> [Exercise directions]: Pull out of the data below the stretch of lines bounded by the one containing "right elbow: (293, 282)" and the one containing "left back paw: (408, 322)", both bounds included, unchanged.
Exercise data Block Start
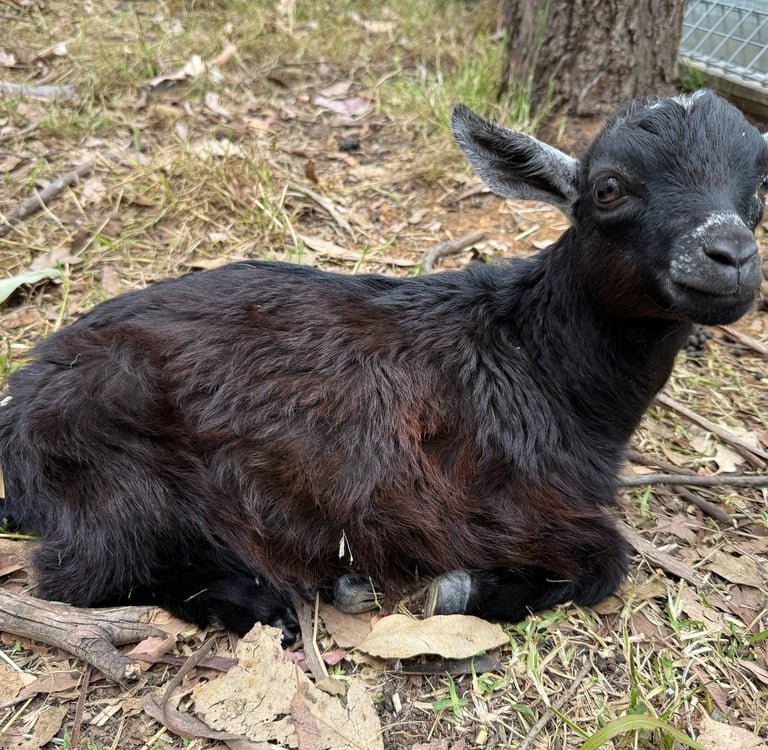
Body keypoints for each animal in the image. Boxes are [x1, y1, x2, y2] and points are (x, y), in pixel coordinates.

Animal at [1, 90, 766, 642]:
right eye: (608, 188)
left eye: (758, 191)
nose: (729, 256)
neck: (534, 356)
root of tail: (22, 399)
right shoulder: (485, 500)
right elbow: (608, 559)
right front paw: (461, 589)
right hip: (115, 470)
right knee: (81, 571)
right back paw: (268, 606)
Exercise data Block End
Exercise data Block Start
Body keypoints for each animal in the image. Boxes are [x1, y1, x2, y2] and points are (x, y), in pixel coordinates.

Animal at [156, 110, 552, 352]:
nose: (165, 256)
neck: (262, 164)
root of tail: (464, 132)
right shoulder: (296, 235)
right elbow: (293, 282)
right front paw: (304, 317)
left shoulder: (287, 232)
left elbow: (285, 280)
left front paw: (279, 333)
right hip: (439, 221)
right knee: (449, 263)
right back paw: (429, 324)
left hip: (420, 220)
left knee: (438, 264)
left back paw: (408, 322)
Exercise data Block End
Exercise data Block Start
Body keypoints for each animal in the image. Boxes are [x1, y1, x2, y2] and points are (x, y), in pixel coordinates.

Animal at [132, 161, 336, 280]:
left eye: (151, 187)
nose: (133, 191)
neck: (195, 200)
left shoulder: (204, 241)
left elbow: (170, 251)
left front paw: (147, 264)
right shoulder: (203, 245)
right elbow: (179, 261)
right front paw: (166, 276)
Exercise data Block End
> [Exercise solution]:
right elbow: (293, 282)
right front paw: (304, 317)
left shoulder: (287, 232)
left elbow: (285, 280)
left front paw: (279, 333)
right hip: (439, 221)
right knee: (449, 263)
right back paw: (429, 324)
left hip: (420, 220)
left knee: (438, 264)
left back paw: (408, 322)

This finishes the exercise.